#### Task prompt
Output each line exactly as written, from the first line of the records to the line bearing "Expiration Date: | |", inclusive, while leaving every picture out.

#### Data shown
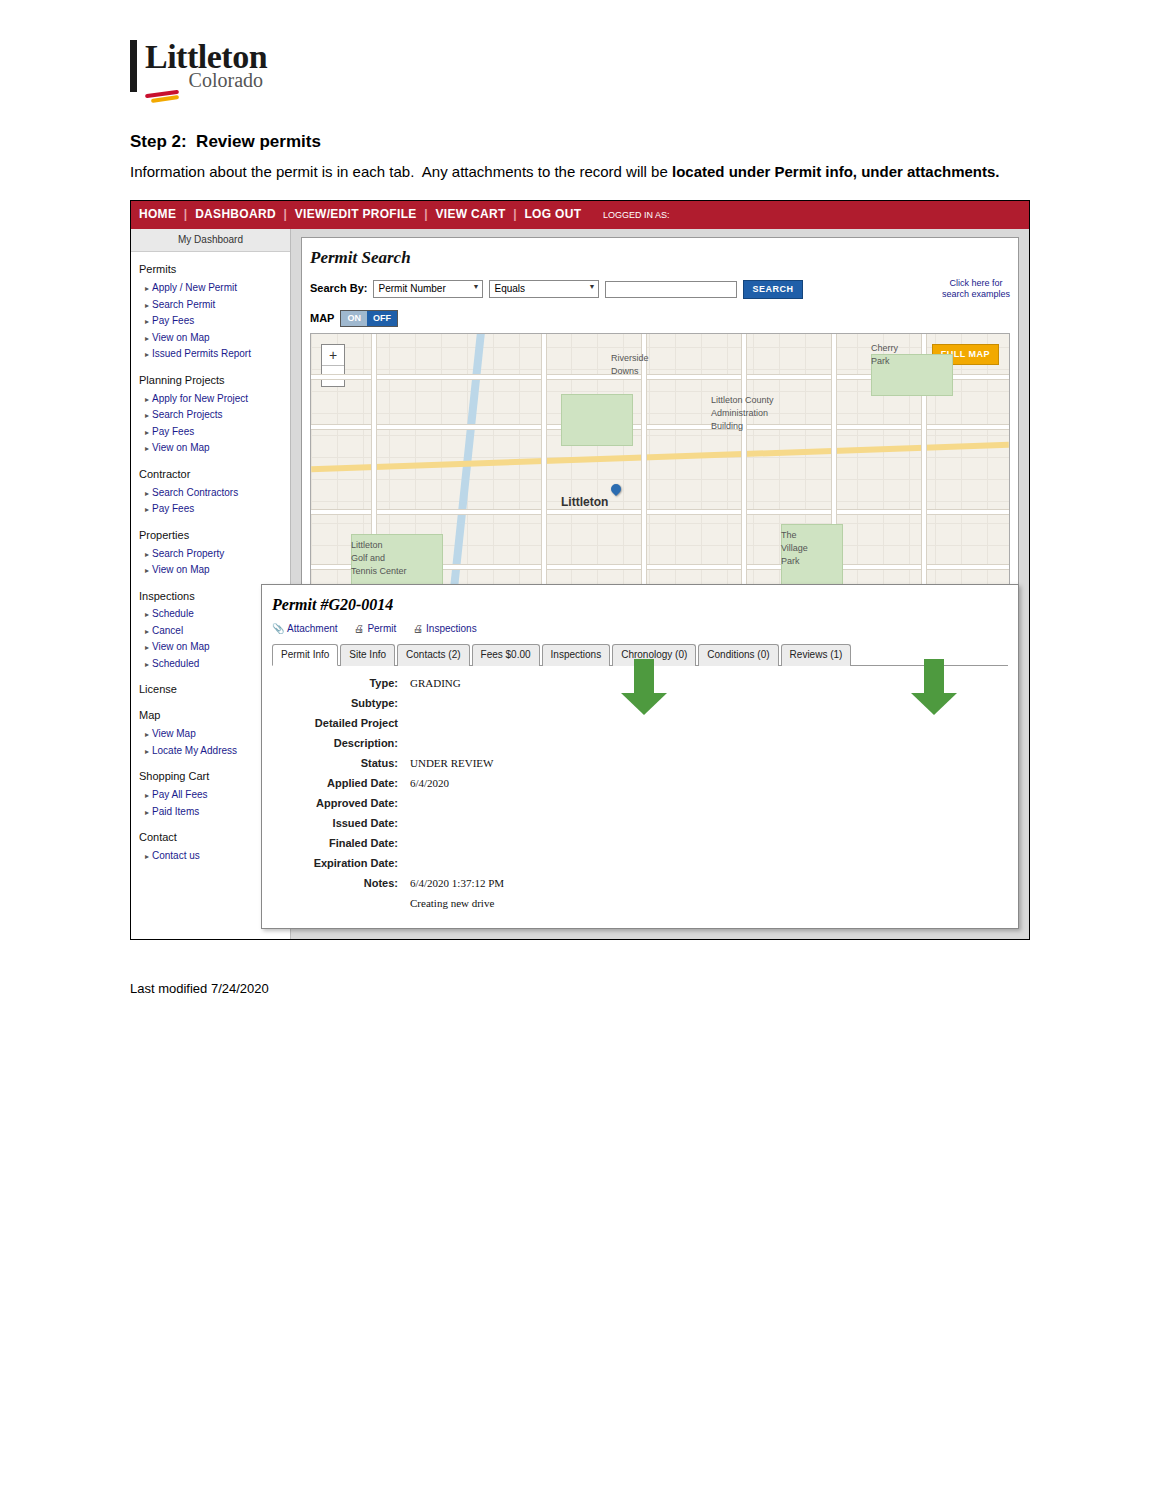Littleton
Colorado
Step 2: Review permits
Information about the permit is in each tab. Any attachments to the record will be located under Permit info, under attachments.
HOME | DASHBOARD | VIEW/EDIT PROFILE | VIEW CART | LOG OUT LOGGED IN AS:
My Dashboard
Permits
Apply / New Permit
Search Permit
Pay Fees
View on Map
Issued Permits Report
Planning Projects
Apply for New Project
Search Projects
Pay Fees
View on Map
Contractor
Search Contractors
Pay Fees
Properties
Search Property
View on Map
Inspections
Schedule
Cancel
View on Map
Scheduled
License
Map
View Map
Locate My Address
Shopping Cart
Pay All Fees
Paid Items
Contact
Contact us
Permit Search
Search By: Permit Number Equals SEARCH Click here for
search examples
MAP ON OFF
+
−
FULL MAP
Riverside
Downs
Cherry
Park
Littleton County
Administration
Building
Littleton
The
Village
Park
Littleton
Golf and
Tennis Center
W. Littleton Blvd.
Permit #G20-0014
📎Attachment 🖨Permit 🖨Inspections
Permit Info
Site Info
Contacts (2)
Fees $0.00
Inspections
Chronology (0)
Conditions (0)
Reviews (1)
| Type: | GRADING |
| Subtype: | |
| Detailed Project | |
| Description: | |
| Status: | UNDER REVIEW |
| Applied Date: | 6/4/2020 |
| Approved Date: | |
| Issued Date: | |
| Finaled Date: | |
| Expiration Date: | |
| Notes: | 6/4/2020 1:37:12 PM |
| | Creating new drive |
Last modified 7/24/2020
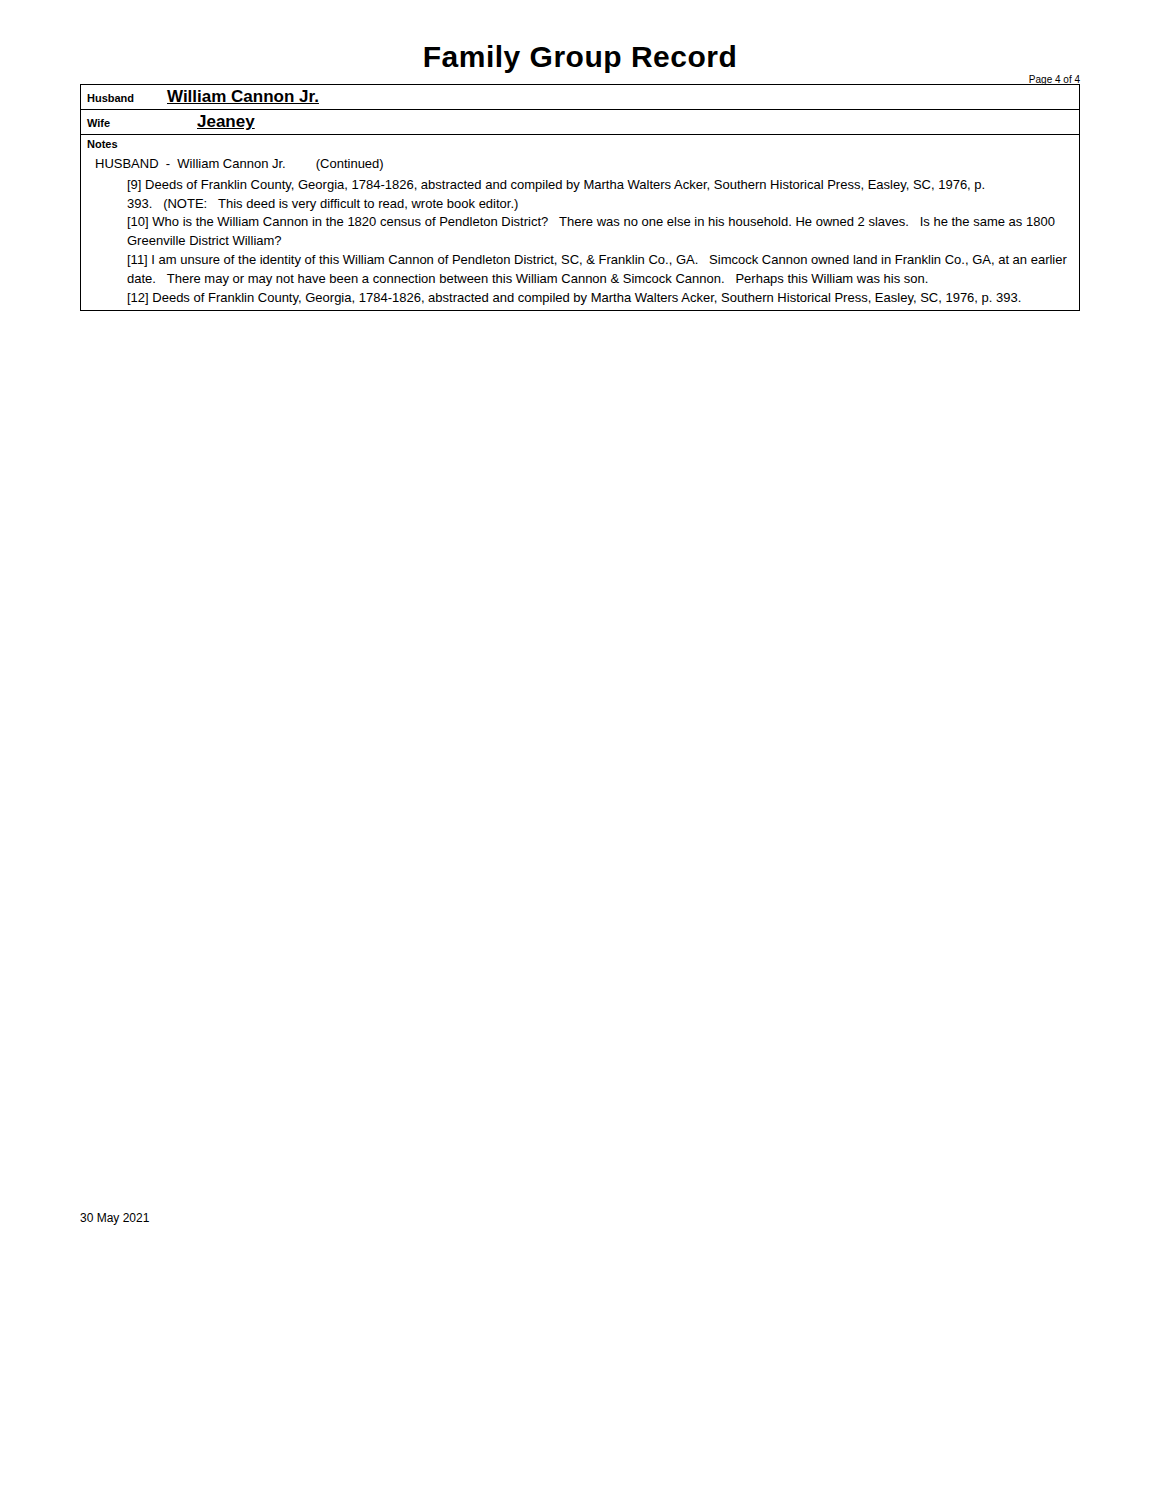Family Group Record
Page 4 of 4
| Husband William Cannon Jr. |
| Wife Jeaney |
| Notes HUSBAND - William Cannon Jr. (Continued) [9] Deeds of Franklin County, Georgia, 1784-1826, abstracted and compiled by Martha Walters Acker, Southern Historical Press, Easley, SC, 1976, p. 393. (NOTE: This deed is very difficult to read, wrote book editor.) [10] Who is the William Cannon in the 1820 census of Pendleton District? There was no one else in his household. He owned 2 slaves. Is he the same as 1800 Greenville District William? [11] I am unsure of the identity of this William Cannon of Pendleton District, SC, & Franklin Co., GA. Simcock Cannon owned land in Franklin Co., GA, at an earlier date. There may or may not have been a connection between this William Cannon & Simcock Cannon. Perhaps this William was his son. [12] Deeds of Franklin County, Georgia, 1784-1826, abstracted and compiled by Martha Walters Acker, Southern Historical Press, Easley, SC, 1976, p. 393. |
30 May 2021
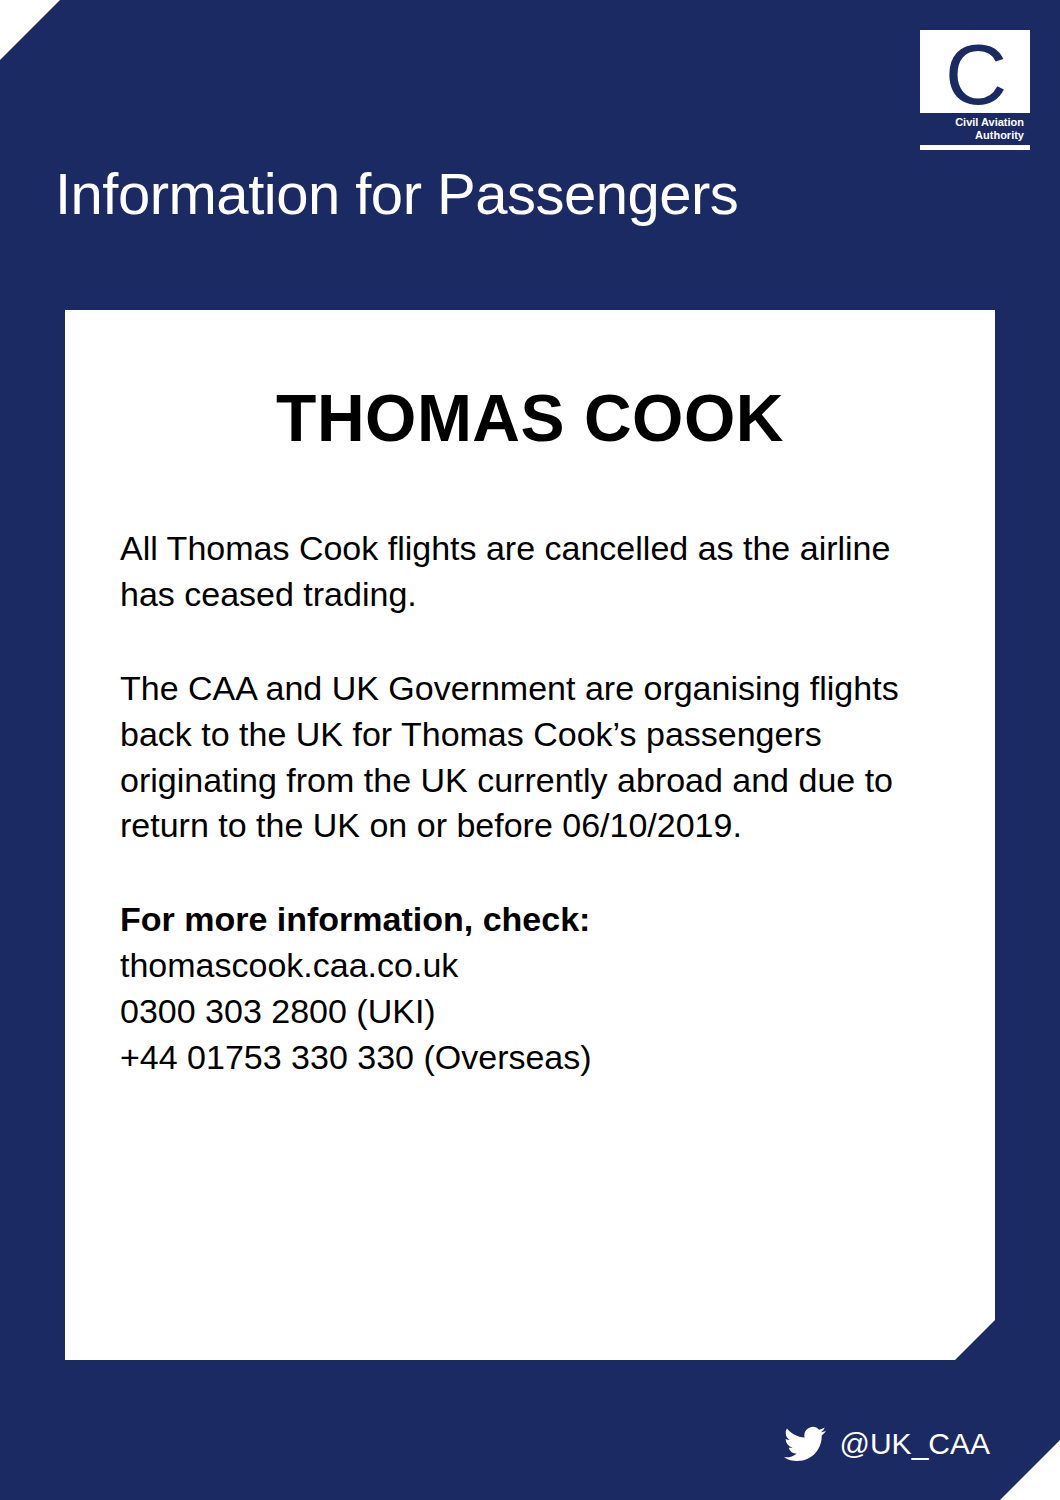C
Civil Aviation
Authority
Information for Passengers
THOMAS COOK
All Thomas Cook flights are cancelled as the airline has ceased trading.
The CAA and UK Government are organising flights back to the UK for Thomas Cook’s passengers originating from the UK currently abroad and due to return to the UK on or before 06/10/2019.
For more information, check:
thomascook.caa.co.uk
0300 303 2800 (UKI)
+44 01753 330 330 (Overseas)
@UK_CAA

#### Written response
Littleton
Colorado
Step 2: Review permits
Information about the permit is in each tab. Any attachments to the record will be located under Permit info, under attachments.
HOME | DASHBOARD | VIEW/EDIT PROFILE | VIEW CART | LOG OUT LOGGED IN AS:
My Dashboard
Permits
Apply / New Permit
Search Permit
Pay Fees
View on Map
Issued Permits Report
Planning Projects
Apply for New Project
Search Projects
Pay Fees
View on Map
Contractor
Search Contractors
Pay Fees
Properties
Search Property
View on Map
Inspections
Schedule
Cancel
View on Map
Scheduled
License
Map
View Map
Locate My Address
Shopping Cart
Pay All Fees
Paid Items
Contact
Contact us
Permit Search
Search By: Permit Number Equals SEARCH Click here for
search examples
MAP ON OFF
+
−
FULL MAP
Riverside
Downs
Cherry
Park
Littleton County
Administration
Building
Littleton
The
Village
Park
Littleton
Golf and
Tennis Center
W. Littleton Blvd.
Permit #G20-0014
📎Attachment 🖨Permit 🖨Inspections
Permit Info
Site Info
Contacts (2)
Fees $0.00
Inspections
Chronology (0)
Conditions (0)
Reviews (1)
| Type: | GRADING |
| Subtype: | |
| Detailed Project | |
| Description: | |
| Status: | UNDER REVIEW |
| Applied Date: | 6/4/2020 |
| Approved Date: | |
| Issued Date: | |
| Finaled Date: | |
| Expiration Date: | |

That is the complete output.